Neuf mois plus tard, les dangereux terroristes étaient relâchés: les armes et explosifs trouvés chez eux avaient été apportés par les gendarmes eux-mêmes. Toute la procédure sera annulée.

Le justice enquête alors, en traînant les pieds, sur ces méthodes très spéciales des pandores. Bilan, après dix ans, une condamnation d’un seul officier de gendarmerie, à une peine avec sursis, et d’ailleurs amnistiée. Le capitaine Barril, principal auteur de la manipulation, n’a jamais été poursuivi …

Les trois Irlandais décident alors de poursuivre à leur tour pour « atteinte à la liberté ». A nouveau dix ans de procédure.
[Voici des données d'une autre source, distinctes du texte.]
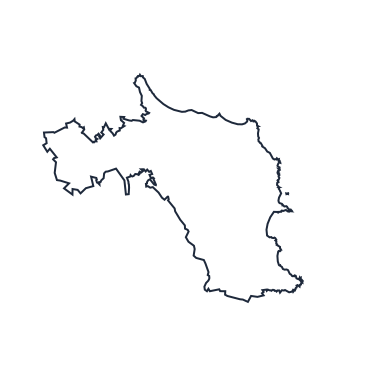 Overberg, Western Cape, South Africa (orthographic projection), rotated 229°
{"feature_id": "47623444B61406186088349", "entity_name": "Overberg", "entity_type": "district", "adm_level": 2, "iso_a3": "ZAF", "parent_name": "South Africa", "parent_adm1": "Western Cape", "projection": "orthographic", "projection_center": [19.752, -34.228], "detail": "fine", "context": "isolated", "style": "outline", "palette": "slate", "viewbox_px": 384, "rotation_deg": 229, "n_neighbors": 0, "source": "geoboundaries", "source_scale": "gbopen_adm2", "svg_char_len": 6055}
<svg xmlns="http://www.w3.org/2000/svg" viewBox="0 0 384 384"><g transform="rotate(229 192 192)"><path d="M72.4,162.1L74.8,168.4L69.9,172.6L67.0,178.2L69.7,178.4L69.6,180.5L71.7,180.8L69.4,184.3L68.4,183.7L68.4,185.3L66.8,186.1L65.8,187.3L65.4,187.2L65.1,188.9L64.0,189.7L63.2,189.5L62.5,190.5L61.4,190.5L61.5,192.1L60.5,193.2L58.3,192.4L58.9,195.4L57.3,196.8L57.0,197.9L52.6,199.5L51.2,202.1L51.6,203.4L50.3,202.9L50.6,204.4L50.1,205.0L50.4,205.5L51.1,205.3L50.7,206.3L51.5,207.4L51.3,208.3L51.9,209.2L52.8,209.5L52.5,210.6L50.0,211.1L51.1,212.4L50.7,213.5L51.2,213.8L51.2,214.9L52.3,215.3L52.2,216.0L51.6,216.1L52.2,216.5L52.2,217.2L53.4,217.2L52.9,216.0L54.4,215.6L55.2,216.5L55.9,216.5L55.5,217.2L55.9,217.7L56.0,217.2L56.8,217.3L56.1,216.1L56.3,215.1L58.3,214.2L60.7,215.3L61.3,215.0L60.9,214.6L61.2,214.0L61.8,214.1L62.3,212.8L63.1,212.4L64.7,212.6L66.1,212.1L70.0,213.2L71.4,212.6L72.7,210.9L74.3,210.1L76.4,210.7L78.4,210.2L78.9,210.5L79.2,209.8L79.9,209.7L83.3,211.2L87.7,214.5L90.5,218.0L90.6,218.7L89.6,219.5L89.6,220.2L90.3,220.8L90.0,221.3L91.9,221.6L92.8,222.4L96.5,221.2L96.7,221.9L97.9,221.8L99.4,223.3L100.7,223.1L100.7,224.3L102.6,224.6L103.5,224.3L103.7,223.4L104.9,222.3L105.9,222.3L106.9,220.8L109.9,220.1L114.7,223.5L118.4,228.2L121.6,234.5L123.3,240.8L121.3,242.9L119.9,243.5L119.8,244.5L120.1,244.4L118.6,246.3L119.1,247.0L119.0,247.7L118.2,247.9L118.2,247.5L116.8,251.1L114.6,251.5L113.4,252.4L113.3,253.3L112.1,254.5L112.8,254.4L112.9,254.8L112.4,254.9L112.4,255.0L114.0,255.0L115.3,253.4L116.3,253.9L117.2,253.6L118.4,254.1L119.4,253.9L120.5,252.2L123.2,252.1L123.1,251.7L124.1,252.1L126.2,250.8L127.5,250.9L128.8,251.6L130.7,254.0L132.5,258.4L135.3,259.2L135.8,259.5L135.7,259.9L136.0,259.5L137.4,259.6L137.8,260.4L138.5,260.2L138.2,260.9L138.7,260.6L138.5,260.9L141.5,260.8L143.0,262.3L142.7,263.7L144.2,264.0L144.0,264.5L144.7,264.8L144.5,265.6L145.3,267.2L146.8,267.4L147.3,268.3L148.5,268.6L147.7,269.2L148.3,269.7L149.9,269.7L150.1,269.1L150.6,269.3L151.0,270.1L150.7,270.6L151.4,270.6L151.6,271.3L151.2,272.5L152.2,272.5L151.6,272.9L151.7,273.2L152.5,273.2L153.1,274.2L155.0,273.5L155.8,273.8L157.0,276.1L157.0,277.3L156.1,277.8L156.6,278.1L157.6,277.8L157.5,278.2L158.2,278.7L158.8,278.6L158.5,278.4L158.8,278.2L159.9,278.4L159.5,278.6L159.8,279.0L160.0,278.5L161.6,278.2L160.9,277.2L162.2,276.4L162.5,275.5L164.2,275.0L170.5,276.4L173.2,275.3L177.1,275.8L180.3,274.9L180.6,275.4L183.7,276.0L184.6,275.5L185.5,275.8L186.5,275.5L188.2,276.6L188.8,278.0L190.5,278.4L193.0,280.3L195.5,283.4L197.2,283.1L197.6,284.1L198.7,284.5L198.3,285.1L199.5,284.7L201.1,286.0L203.6,286.2L204.7,285.8L204.4,285.3L205.0,284.6L206.4,284.7L206.8,283.1L209.7,283.1L211.0,281.8L211.0,281.2L209.6,280.7L209.0,279.7L209.0,276.9L210.2,274.2L213.1,271.0L218.2,267.6L224.3,264.7L230.7,263.5L233.1,264.1L232.9,262.3L232.6,262.0L233.1,260.6L232.7,260.3L232.7,259.4L234.5,256.9L237.2,255.2L245.1,251.5L247.5,248.4L254.1,245.5L255.9,242.9L257.1,239.6L259.2,236.9L265.8,232.3L271.4,229.8L277.1,228.1L285.9,226.8L289.8,226.9L290.7,227.3L292.3,227.0L296.1,227.7L296.8,227.1L297.6,227.8L303.3,228.7L308.3,230.5L310.6,230.2L311.8,230.9L312.9,229.4L314.6,229.6L314.1,228.5L314.9,227.4L314.6,227.0L314.9,226.8L314.4,224.4L314.7,223.9L313.0,222.7L312.0,220.6L312.2,219.8L308.3,219.4L305.6,220.5L301.5,218.3L297.5,217.2L293.8,213.5L291.8,212.7L291.2,210.7L289.0,211.2L287.3,211.0L286.3,212.0L285.5,212.1L284.8,211.7L283.9,210.4L283.0,210.2L279.8,211.5L279.7,210.9L280.7,208.8L280.8,207.2L283.0,206.0L282.5,203.8L279.1,204.1L278.8,203.1L278.0,202.6L276.1,204.0L275.8,203.3L276.7,200.7L280.2,199.2L285.1,194.6L285.3,193.2L287.1,191.6L292.3,188.3L293.1,190.0L295.7,187.3L292.8,185.5L288.7,186.1L287.4,183.4L286.2,184.1L286.8,180.0L287.7,179.3L285.8,177.8L286.7,175.3L286.6,173.8L285.5,171.9L285.7,170.1L288.3,170.6L291.7,170.4L292.2,170.7L292.5,172.5L293.9,171.0L293.8,170.5L300.4,172.0L298.6,168.0L299.5,167.3L297.1,165.8L296.4,162.6L293.4,163.0L292.7,157.9L294.9,158.4L294.8,159.4L295.1,159.6L297.3,159.7L297.1,157.9L297.7,156.7L297.3,155.0L296.0,154.7L294.2,155.3L294.5,153.7L292.9,153.1L293.9,151.8L293.8,150.7L294.5,150.5L294.5,149.8L307.3,148.6L308.6,147.7L309.0,147.7L309.9,151.7L311.8,152.8L311.9,151.5L313.4,151.3L315.2,150.0L316.6,151.4L322.2,149.8L324.1,151.1L323.8,149.0L324.4,145.5L326.3,141.9L322.6,139.9L324.2,138.3L327.0,127.0L328.1,126.7L334.0,119.3L330.2,116.7L328.3,117.1L324.2,114.3L324.9,110.4L317.3,109.2L317.9,113.1L306.9,112.6L308.1,110.0L307.8,108.6L303.7,108.9L296.5,100.9L289.6,97.9L287.0,100.1L279.2,104.9L278.7,97.8L268.5,100.1L272.6,103.8L268.6,107.1L264.1,107.0L264.5,114.4L261.2,121.4L269.8,125.9L265.4,129.0L263.8,128.3L263.8,127.5L261.5,126.5L260.6,127.0L258.4,127.1L260.3,128.5L259.5,129.5L260.3,131.2L260.4,134.4L263.7,137.9L263.9,139.4L263.9,140.3L262.7,142.0L259.5,150.0L245.1,148.6L233.5,140.5L231.9,142.8L236.5,147.3L239.7,149.8L239.4,149.2L241.5,150.8L245.5,152.3L244.2,155.5L245.0,156.7L243.7,156.7L242.8,157.3L242.4,158.6L242.8,161.0L240.6,163.0L239.7,162.7L239.2,162.6L239.8,162.9L240.1,164.4L241.1,164.3L241.7,165.8L240.0,166.5L240.0,168.7L242.5,168.5L240.7,170.6L237.9,170.5L238.3,172.9L235.3,172.9L234.9,174.7L231.7,173.7L232.8,171.2L229.3,170.1L228.6,172.0L227.3,172.2L227.3,171.5L221.2,169.6L220.9,169.2L222.4,168.3L229.2,168.6L229.6,166.6L229.0,164.6L228.0,163.6L228.4,162.6L226.1,161.0L225.4,162.5L222.7,163.3L221.4,165.6L213.5,166.4L207.4,165.6L204.2,166.2L204.5,170.5L204.1,170.9L201.7,169.6L201.4,168.4L191.0,168.1L188.4,166.6L178.7,164.9L171.5,164.7L168.9,162.7L166.3,163.9L164.4,163.5L161.9,157.7L156.8,156.7L150.2,158.2L147.2,156.6L142.9,151.5L139.5,151.9L132.9,156.3L129.1,155.2L120.7,151.9L119.0,149.4L117.4,149.9L116.0,148.9L115.2,148.1L114.4,146.2L114.1,142.9L112.4,139.2L109.9,137.6L107.3,138.2L108.2,140.9L105.4,140.4L100.7,148.7L98.7,148.2L95.3,152.0L92.8,149.6L90.3,150.5L79.5,157.9L77.5,159.8L72.4,162.1ZM128.5,261.9L128.4,262.3L127.5,263.0L127.9,263.2L129.1,262.2L128.5,261.9ZM128.4,263.2L128.0,263.6L127.3,263.5L128.0,263.8L128.4,263.2Z" fill="none" stroke="#1e293b" stroke-width="2"/></g></svg>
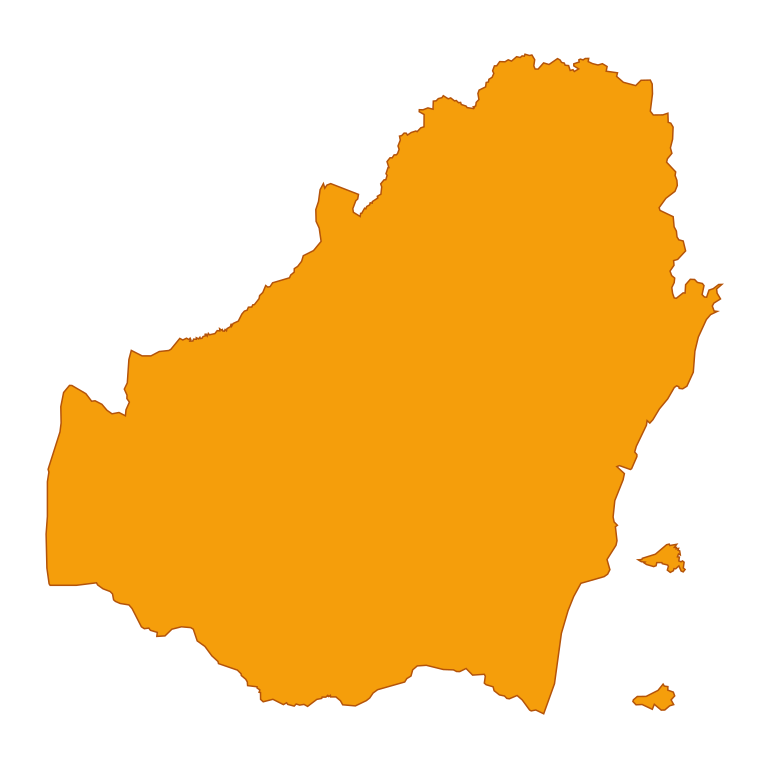 Mkuranga, Pwani, United Republic of Tanzania
{"feature_id": "72390352B89793068246762", "entity_name": "Mkuranga", "entity_type": "district", "adm_level": 2, "iso_a3": "TZA", "parent_name": "United Republic of Tanzania", "parent_adm1": "Pwani", "projection": "mercator", "projection_center": [39.178, -7.246], "detail": "fine", "context": "isolated", "style": "filled", "palette": "amber", "viewbox_px": 768, "rotation_deg": 0, "n_neighbors": 0, "source": "geoboundaries", "source_scale": "gbopen_adm2", "svg_char_len": 6036}
<svg xmlns="http://www.w3.org/2000/svg" viewBox="0 0 768 768"><path d="M323.4,183.6L320.1,189.7L318.5,201.5L315.8,209.6L316.1,221.4L319.2,228.1L321.1,241.4L313.5,250.6L303.3,255.7L301.6,261.3L297.7,266.4L294.3,268.6L294.2,272.1L290.7,275.0L289.5,277.8L272.6,282.8L270.1,286.6L267.7,287.1L265.7,285.5L262.8,292.5L259.6,295.6L259.1,298.6L254.4,304.6L252.7,304.9L251.8,307.0L248.4,307.2L247.1,310.2L244.4,311.1L241.9,314.0L238.3,321.1L233.1,323.5L231.7,326.1L231.2,323.7L230.4,326.7L227.0,328.6L226.5,330.8L225.1,329.5L224.3,331.2L222.8,331.0L222.3,329.5L221.4,330.1L219.6,328.7L219.8,330.9L217.2,330.6L214.9,333.6L209.4,334.8L208.3,333.4L207.2,336.1L206.1,334.1L205.1,334.3L205.4,335.8L203.0,336.6L202.0,338.3L200.3,338.5L199.9,337.3L198.6,338.9L196.3,337.7L196.3,339.3L193.6,339.1L192.9,341.0L189.9,341.2L190.8,339.6L190.1,338.2L189.0,339.6L186.5,338.2L182.8,340.0L179.8,338.4L170.9,349.3L168.8,350.5L159.3,351.5L150.9,355.9L142.1,355.9L131.3,350.4L128.9,359.5L127.3,382.9L124.3,389.1L127.0,395.1L126.9,398.6L129.4,402.1L126.0,409.8L125.4,415.8L119.0,412.5L112.0,413.8L107.0,410.3L101.9,404.3L95.1,400.8L91.6,401.2L85.9,393.7L71.9,385.5L69.5,385.4L63.6,392.5L60.8,406.7L61.1,423.0L60.0,431.9L48.1,469.3L48.9,472.1L47.4,481.7L47.4,516.4L46.1,534.1L46.9,568.0L49.1,583.8L50.1,585.3L76.4,585.3L96.5,582.8L97.6,584.9L103.0,588.8L110.1,591.5L112.5,593.9L113.6,599.8L115.4,601.4L120.2,603.5L128.9,604.9L132.1,608.6L141.4,626.8L144.3,628.7L148.8,628.1L150.4,630.3L157.3,632.4L156.8,636.4L165.0,635.9L171.9,629.2L181.4,626.8L190.7,627.6L193.3,629.2L197.2,640.9L204.9,646.4L211.9,655.9L218.0,661.5L218.5,663.6L237.4,670.1L241.1,673.8L241.3,675.5L245.7,679.2L247.3,681.9L247.6,685.6L257.1,686.8L257.1,688.0L259.8,689.9L259.1,692.3L260.5,692.5L260.6,699.4L263.2,701.8L272.9,699.3L283.4,704.6L286.6,702.8L287.7,704.4L294.2,706.1L296.2,704.0L299.6,705.1L304.0,704.4L307.6,706.4L316.8,699.4L321.7,698.4L322.1,697.1L325.9,697.1L328.2,694.9L327.6,696.2L328.7,696.6L330.4,695.4L330.6,696.9L335.9,696.9L340.4,700.7L342.7,704.8L355.4,705.9L366.4,700.6L369.7,698.0L373.1,693.0L377.6,689.7L404.7,682.0L406.8,678.6L411.0,676.0L412.7,669.8L417.3,665.9L426.3,665.3L443.3,669.5L453.5,669.9L456.6,671.5L459.7,671.6L466.1,668.5L472.6,675.1L484.3,674.3L485.3,676.2L484.3,683.1L486.1,684.7L493.1,686.8L494.1,690.7L499.4,694.9L504.5,696.0L506.8,698.4L509.3,698.8L517.1,695.5L522.2,699.9L529.6,710.0L531.2,710.9L535.8,710.0L543.7,713.8L554.5,683.7L561.4,633.3L568.1,610.5L573.7,596.5L580.9,583.3L604.2,576.6L607.6,574.2L609.9,569.7L607.0,559.5L616.0,545.3L617.0,540.8L615.4,526.7L617.4,525.3L614.1,521.9L613.1,517.0L614.8,500.6L623.1,479.8L624.4,473.6L616.8,466.6L619.4,465.6L630.4,469.5L631.6,468.7L636.9,456.6L636.9,454.6L634.7,452.0L636.3,446.3L646.4,425.3L647.1,420.6L649.8,423.1L652.9,419.7L659.4,408.9L667.7,398.9L674.3,387.5L676.7,385.8L678.8,386.8L679.2,388.4L682.7,388.8L686.9,386.2L693.3,372.2L694.9,351.2L698.3,337.1L706.4,319.5L710.6,314.6L717.3,311.4L714.1,311.0L712.3,306.0L713.9,303.1L720.5,298.9L717.1,293.2L716.6,289.0L721.9,284.4L718.7,284.5L713.2,288.7L709.0,290.1L706.6,297.2L704.4,297.0L702.1,294.6L704.0,285.6L702.4,283.5L697.4,282.4L694.6,279.5L690.3,279.3L685.6,284.7L685.1,293.0L683.1,292.9L676.3,298.3L674.2,297.9L672.6,293.4L671.8,287.6L674.2,282.6L674.7,278.1L671.7,275.6L670.0,271.1L674.0,265.3L673.6,260.6L677.7,259.4L685.6,250.9L683.2,241.0L678.8,239.8L677.0,236.9L676.4,231.1L674.1,226.8L673.2,216.7L660.0,210.4L659.1,207.7L665.9,198.3L675.0,191.3L677.3,185.5L676.9,180.3L675.1,175.5L675.7,171.9L666.6,162.2L667.4,158.8L671.9,153.3L670.4,147.9L672.6,139.2L673.1,127.1L670.8,123.2L668.2,122.3L667.9,113.2L662.8,114.9L653.3,115.0L650.3,111.2L652.5,93.8L652.2,84.0L650.3,80.1L641.0,80.3L635.7,85.6L623.4,82.3L616.6,76.4L617.5,72.8L606.2,71.2L607.1,66.5L602.4,63.7L598.0,65.0L592.5,63.6L588.2,61.6L588.7,58.4L585.2,58.5L583.1,59.9L580.3,59.1L578.8,59.9L579.2,62.0L573.8,63.8L573.8,65.9L578.7,68.9L574.3,71.5L573.0,69.7L570.2,70.5L568.6,65.6L565.1,65.2L564.3,63.1L561.5,62.4L560.1,60.0L557.5,58.6L549.0,64.5L543.6,62.9L538.1,69.1L535.1,69.0L533.8,65.9L534.7,59.7L531.9,55.0L529.4,55.5L525.0,54.2L524.3,56.2L522.1,55.9L520.2,57.5L516.6,56.7L511.5,61.1L508.2,59.8L505.0,61.8L499.7,61.6L496.7,65.8L494.4,65.9L492.6,70.8L493.8,73.4L492.1,77.3L488.9,79.3L488.4,82.0L486.2,82.5L485.6,86.9L479.1,90.1L477.9,93.5L478.9,99.5L476.2,102.4L475.7,106.0L473.3,106.9L474.3,107.7L473.6,108.6L467.1,107.6L466.1,106.1L461.3,104.5L460.6,102.4L458.5,102.7L456.3,100.5L454.5,100.9L450.7,97.9L448.2,98.8L443.3,95.7L441.9,97.7L438.3,98.6L436.2,100.8L433.3,101.1L433.0,109.2L427.9,107.9L423.0,109.8L419.3,109.7L419.2,111.7L424.1,114.5L424.0,126.8L420.8,127.8L417.1,131.7L415.9,131.0L411.2,132.5L407.4,135.1L406.3,133.2L404.1,133.1L401.7,135.6L399.5,136.1L400.3,140.1L398.0,146.0L399.1,149.3L397.7,153.2L396.5,154.8L394.1,154.9L392.2,157.8L390.0,157.8L387.0,161.6L388.9,167.6L388.0,167.6L386.0,173.7L387.1,175.4L385.8,179.7L384.0,179.9L380.7,183.9L381.7,186.9L380.9,194.2L377.3,196.3L377.8,198.0L372.3,201.6L372.2,203.1L370.2,202.8L369.6,204.9L366.7,206.5L365.8,208.8L364.6,208.2L361.7,213.3L360.6,213.4L360.2,216.5L353.4,212.3L352.8,208.7L355.8,200.7L357.7,199.0L358.5,194.4L330.7,183.6L326.9,185.1L324.8,188.2L323.4,183.6ZM676.7,544.3L669.8,545.5L669.2,544.1L666.6,544.7L655.4,554.2L642.3,558.3L641.9,559.5L638.2,559.8L641.3,561.7L645.0,562.1L644.1,562.9L646.5,564.5L653.7,566.6L656.1,565.7L656.8,562.6L661.9,562.6L662.3,563.7L667.6,565.0L668.4,566.3L667.3,570.1L670.3,572.4L673.4,570.7L674.0,568.6L675.7,568.8L678.9,565.9L681.1,571.0L683.2,571.9L685.1,569.5L683.3,568.0L684.1,562.2L682.5,560.9L681.0,561.8L678.8,560.9L679.4,557.1L677.4,556.8L678.5,554.0L680.3,554.9L679.7,550.9L678.0,550.2L678.6,548.4L676.1,548.8L676.4,547.4L674.4,547.4L676.7,544.3ZM664.3,686.1L663.1,684.1L658.0,690.4L646.1,696.4L637.3,696.5L633.4,699.8L632.9,701.5L636.0,704.8L642.1,704.5L652.3,709.3L654.3,704.3L661.2,710.1L664.8,710.0L669.7,705.8L673.7,704.6L671.1,699.9L674.7,695.9L673.3,692.1L667.8,690.1L667.9,686.6L664.3,686.1Z" fill="#f59e0b" stroke="#b45309" stroke-width="1.5"/></svg>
Un juge qui roupille ferme, le juge Yves MADRE du tribunal de Versailles… Et au bout du chemin, l’arrêt qui vient d’être rendu par la Cour de cass’.

Finalement une seule action, judiciaire a eu un résultat. C’est la plainte qu’avait vainement déposée le capitaine Baril contre « Le Monde » pour diffamation. La justice lui a répondu qu’il était, en effet, gravement attentatoire à son honneur d’affirmer qu’il avait lui-même apporté les « preuves ». Mais que c’était parfaitement vrai. Il ne reste plus que cet arrêt pour se convaincre que toute cette affaire n’était pas un rêve.

« Le Canard enchaîné »   n°4305   du 30/04/2003 art. signé   L.-M. H.